Big Chill Brick Lane
As the name suggests, it’s a damn big bar right in the middle of everything happening in Brick Lane. It’s got a breezy feel, comfortable sofas and a terrace to chill on. Along with great drinks and food, they also have a foosball table and DJs performing every night. You’ll always find something great to do here. No matter your purpose, Big Chill is ideal for hanging out with friends, snack breaks, office meetings and work.
An intimate and Dickensian bar that’s just a short walk away from Islington upper street, Four Sisters is one the best cocktail bars in London. What makes their cocktail list spe-cial is the addition of house-infused spirits and barrel-aged bitters along with the good-ness of locally sourced and best-seasoned ingredients. I like the rustic feel of this place. You could end up bamboozled by the cocktail menu, so when in doubt I’d say go for the the Urban Barbeque or In God We Trust.
I would personally recommend you skip right over the bars in Central London. There's so much more to the city than Zone 1, and any Londoner will tell you that the best stuff is kept in Zone 2, for the locals. But if you do have to go into town, I’d say check out The Social. It was started by a record label more than 20 years ago. The label never really took off, but the venue did and it became a regular gig spot for popular musicians. The bar is split into two levels, so after a few drinks upstairs, head down to the club. If you stick around long enough, you can also become a member of the Social Club and get great specials.

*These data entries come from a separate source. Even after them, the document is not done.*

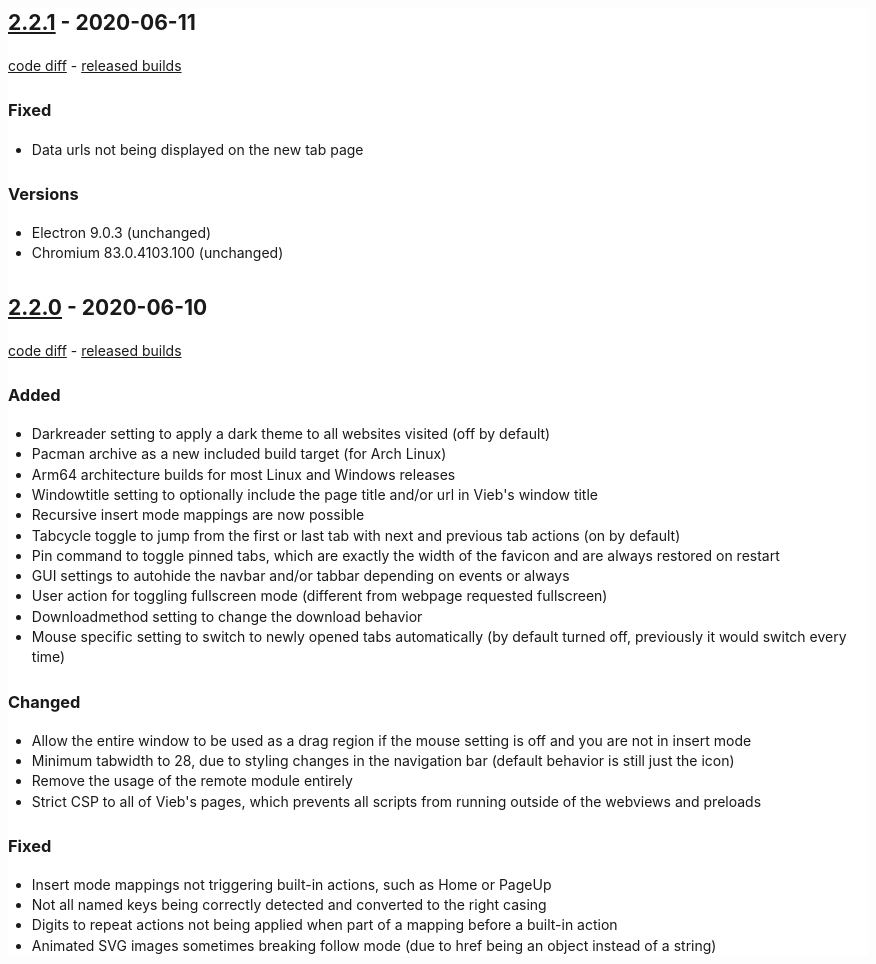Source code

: ## [2.2.1](https://github.com/Jelmerro/Vieb/compare/2.2.0...2.2.1) - 2020-06-11

[code diff](https://github.com/Jelmerro/Vieb/compare/2.2.0...2.2.1) - [released builds](https://github.com/Jelmerro/Vieb/releases/tag/2.2.1)

### Fixed

- Data urls not being displayed on the new tab page

### Versions

- Electron 9.0.3 (unchanged)
- Chromium 83.0.4103.100 (unchanged)

## [2.2.0](https://github.com/Jelmerro/Vieb/compare/2.1.0...2.2.0) - 2020-06-10

[code diff](https://github.com/Jelmerro/Vieb/compare/2.1.0...2.2.0) - [released builds](https://github.com/Jelmerro/Vieb/releases/tag/2.2.0)

### Added

- Darkreader setting to apply a dark theme to all websites visited (off by default)
- Pacman archive as a new included build target (for Arch Linux)
- Arm64 architecture builds for most Linux and Windows releases
- Windowtitle setting to optionally include the page title and/or url in Vieb's window title
- Recursive insert mode mappings are now possible
- Tabcycle toggle to jump from the first or last tab with next and previous tab actions (on by default)
- Pin command to toggle pinned tabs, which are exactly the width of the favicon and are always restored on restart
- GUI settings to autohide the navbar and/or tabbar depending on events or always
- User action for toggling fullscreen mode (different from webpage requested fullscreen)
- Downloadmethod setting to change the download behavior
- Mouse specific setting to switch to newly opened tabs automatically (by default turned off, previously it would switch every time)

### Changed

- Allow the entire window to be used as a drag region if the mouse setting is off and you are not in insert mode
- Minimum tabwidth to 28, due to styling changes in the navigation bar (default behavior is still just the icon)
- Remove the usage of the remote module entirely
- Strict CSP to all of Vieb's pages, which prevents all scripts from running outside of the webviews and preloads

### Fixed

- Insert mode mappings not triggering built-in actions, such as Home or PageUp
- Not all named keys being correctly detected and converted to the right casing
- Digits to repeat actions not being applied when part of a mapping before a built-in action
- Animated SVG images sometimes breaking follow mode (due to href being an object instead of a string)
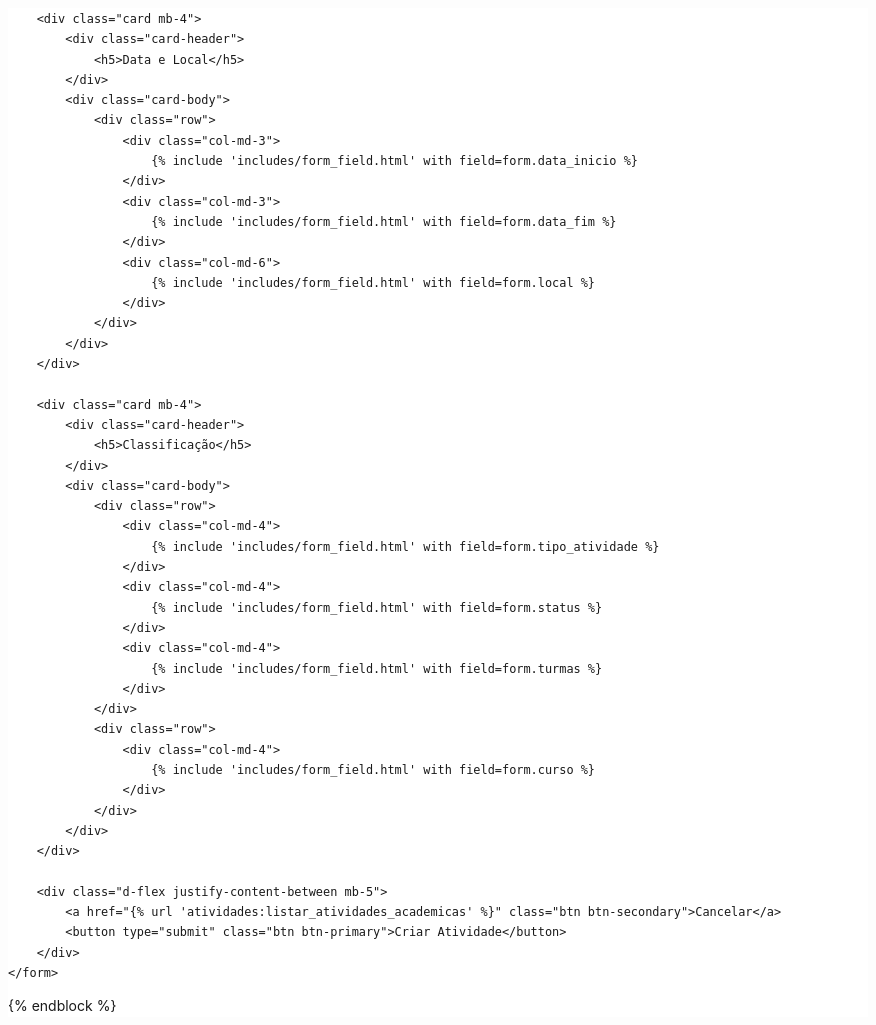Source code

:         <div class="card mb-4">
            <div class="card-header">
                <h5>Data e Local</h5>
            </div>
            <div class="card-body">
                <div class="row">
                    <div class="col-md-3">
                        {% include 'includes/form_field.html' with field=form.data_inicio %}
                    </div>
                    <div class="col-md-3">
                        {% include 'includes/form_field.html' with field=form.data_fim %}
                    </div>
                    <div class="col-md-6">
                        {% include 'includes/form_field.html' with field=form.local %}
                    </div>
                </div>
            </div>
        </div>

        <div class="card mb-4">
            <div class="card-header">
                <h5>Classificação</h5>
            </div>
            <div class="card-body">
                <div class="row">
                    <div class="col-md-4">
                        {% include 'includes/form_field.html' with field=form.tipo_atividade %}
                    </div>
                    <div class="col-md-4">
                        {% include 'includes/form_field.html' with field=form.status %}
                    </div>
                    <div class="col-md-4">
                        {% include 'includes/form_field.html' with field=form.turmas %}
                    </div>
                </div>
                <div class="row">
                    <div class="col-md-4">
                        {% include 'includes/form_field.html' with field=form.curso %}
                    </div>
                </div>
            </div>
        </div>

        <div class="d-flex justify-content-between mb-5">
            <a href="{% url 'atividades:listar_atividades_academicas' %}" class="btn btn-secondary">Cancelar</a>
            <button type="submit" class="btn btn-primary">Criar Atividade</button>
        </div>
    </form>
</div>
{% endblock %}
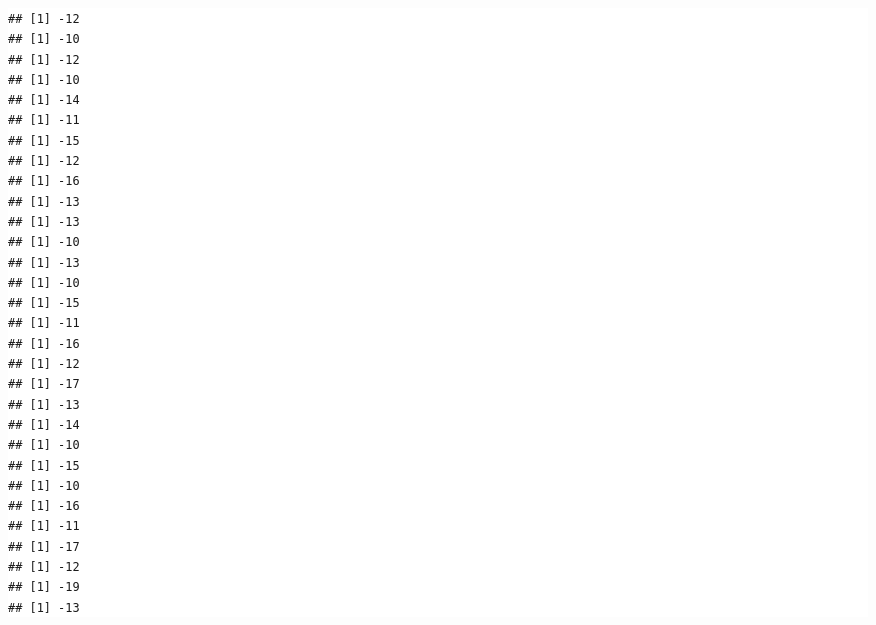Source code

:     ## [1] -12
    ## [1] -10
    ## [1] -12
    ## [1] -10
    ## [1] -14
    ## [1] -11
    ## [1] -15
    ## [1] -12
    ## [1] -16
    ## [1] -13
    ## [1] -13
    ## [1] -10
    ## [1] -13
    ## [1] -10
    ## [1] -15
    ## [1] -11
    ## [1] -16
    ## [1] -12
    ## [1] -17
    ## [1] -13
    ## [1] -14
    ## [1] -10
    ## [1] -15
    ## [1] -10
    ## [1] -16
    ## [1] -11
    ## [1] -17
    ## [1] -12
    ## [1] -19
    ## [1] -13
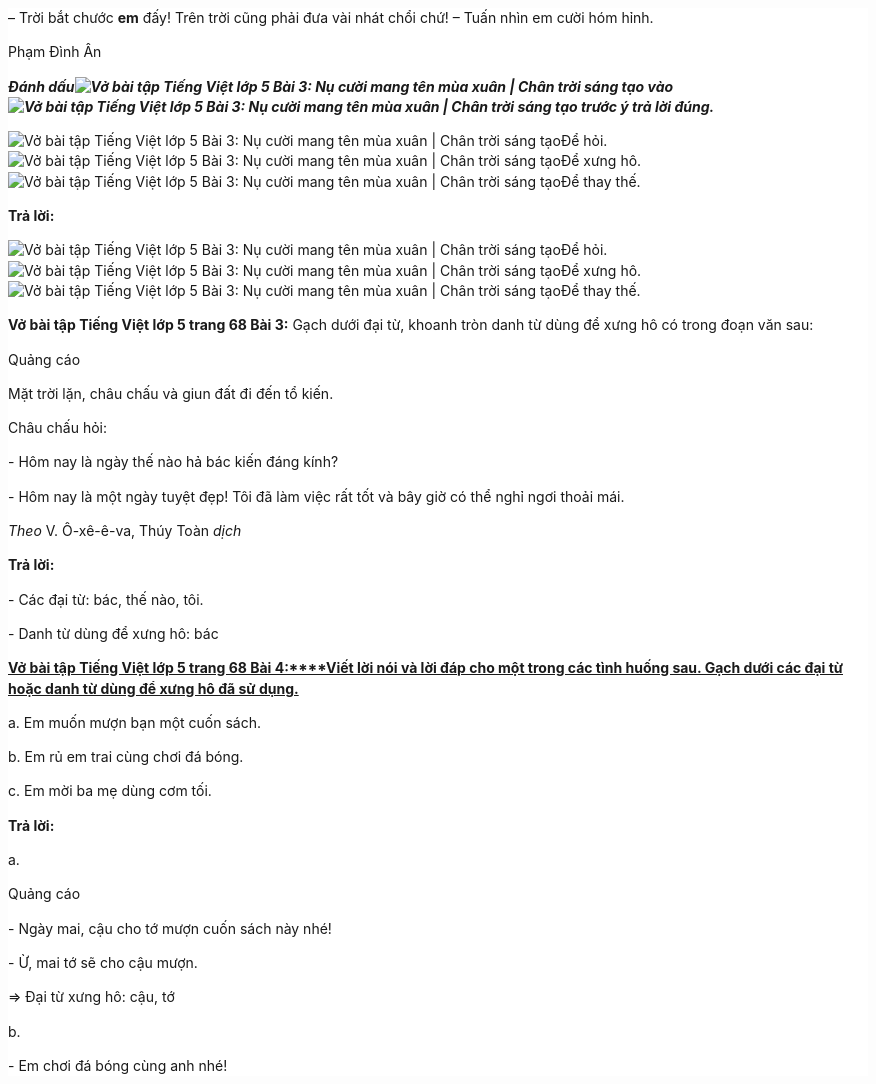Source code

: – Trời bắt chước **em** đấy! Trên trời cũng phải đưa vài nhát chổi chứ! – Tuấn nhìn em cười hóm hỉnh.

Phạm Đình Ân

**_Đánh dấu![Vở bài tập Tiếng Việt lớp 5 Bài 3: Nụ cười mang tên mùa xuân | Chân trời sáng tạo](https://vietjack.com/vbt-tieng-viet-5-ct/images/bai-3-nu-cuoi-mang-ten-mua-xuan-2.PNG) vào ![Vở bài tập Tiếng Việt lớp 5 Bài 3: Nụ cười mang tên mùa xuân | Chân trời sáng tạo](https://vietjack.com/vbt-tieng-viet-5-ct/images/bai-3-nu-cuoi-mang-ten-mua-xuan-3.PNG) trước ý trả lời đúng._**

![Vở bài tập Tiếng Việt lớp 5 Bài 3: Nụ cười mang tên mùa xuân | Chân trời sáng tạo](https://vietjack.com/vbt-tieng-viet-5-ct/images/bai-3-nu-cuoi-mang-ten-mua-xuan-3.PNG)Để hỏi. ![Vở bài tập Tiếng Việt lớp 5 Bài 3: Nụ cười mang tên mùa xuân | Chân trời sáng tạo](https://vietjack.com/vbt-tieng-viet-5-ct/images/bai-3-nu-cuoi-mang-ten-mua-xuan-3.PNG)Để xưng hô. ![Vở bài tập Tiếng Việt lớp 5 Bài 3: Nụ cười mang tên mùa xuân | Chân trời sáng tạo](https://vietjack.com/vbt-tieng-viet-5-ct/images/bai-3-nu-cuoi-mang-ten-mua-xuan-3.PNG)Để thay thế.

**Trả lời:**

![Vở bài tập Tiếng Việt lớp 5 Bài 3: Nụ cười mang tên mùa xuân | Chân trời sáng tạo](https://vietjack.com/vbt-tieng-viet-5-ct/images/bai-3-nu-cuoi-mang-ten-mua-xuan-3.PNG)Để hỏi. ![Vở bài tập Tiếng Việt lớp 5 Bài 3: Nụ cười mang tên mùa xuân | Chân trời sáng tạo](https://vietjack.com/vbt-tieng-viet-5-ct/images/bai-3-nu-cuoi-mang-ten-mua-xuan-4.PNG)Để xưng hô. ![Vở bài tập Tiếng Việt lớp 5 Bài 3: Nụ cười mang tên mùa xuân | Chân trời sáng tạo](https://vietjack.com/vbt-tieng-viet-5-ct/images/bai-3-nu-cuoi-mang-ten-mua-xuan-3.PNG)Để thay thế.

**Vở bài tập Tiếng Việt lớp 5 trang 68 Bài 3:** Gạch dưới đại từ, khoanh tròn danh từ dùng để xưng hô có trong đoạn văn sau:

Quảng cáo

Mặt trời lặn, châu chấu và giun đất đi đến tổ kiến.

Châu chấu hỏi:

\- Hôm nay là ngày thế nào hả bác kiến đáng kính?

\- Hôm nay là một ngày tuyệt đẹp! Tôi đã làm việc rất tốt và bây giờ có thể nghỉ ngơi thoải mái.

_Theo_ V. Ô-xê-ê-va, Thúy Toàn _dịch_

**Trả lời:**

\- Các đại từ: bác, thế nào, tôi.

\- Danh từ dùng để xưng hô: bác

[**Vở bài tập Tiếng Việt lớp 5 trang 68 Bài 4:****Viết lời nói và lời đáp cho một trong các tình huống sau. Gạch dưới các đại từ hoặc danh từ dùng để xưng hô đã sử dụng.**](https://vietjack.com/vbt-tieng-viet-5-ct/viet-loi-noi-va-loi-dap-cho-mot-trong-cac-tinh-huong-sau-vm.jsp)

a. Em muốn mượn bạn một cuốn sách.

b. Em rủ em trai cùng chơi đá bóng.

c. Em mời ba mẹ dùng cơm tối.

**Trả lời:**

a.

Quảng cáo

\- Ngày mai, cậu cho tớ mượn cuốn sách này nhé!

\- Ừ, mai tớ sẽ cho cậu mượn.

=> Đại từ xưng hô: cậu, tớ

b. 

\- Em chơi đá bóng cùng anh nhé!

Just a two-minute walk away from Shepherd’s Bush Overground and Underground station, Defector’s Weld is another local boozer. It’s been a while since I crossed the threshold of this place, but I remember there was always great music and good vibes. It’s pretty big, so you’ll always be able to find somewhere to sit and they do a pub quiz on Monday nights which is not to be missed if you want a real London pub experience. They’re also dog friendly, so should you happen to have picked up a four-legged friend along the way, you can all hang out here.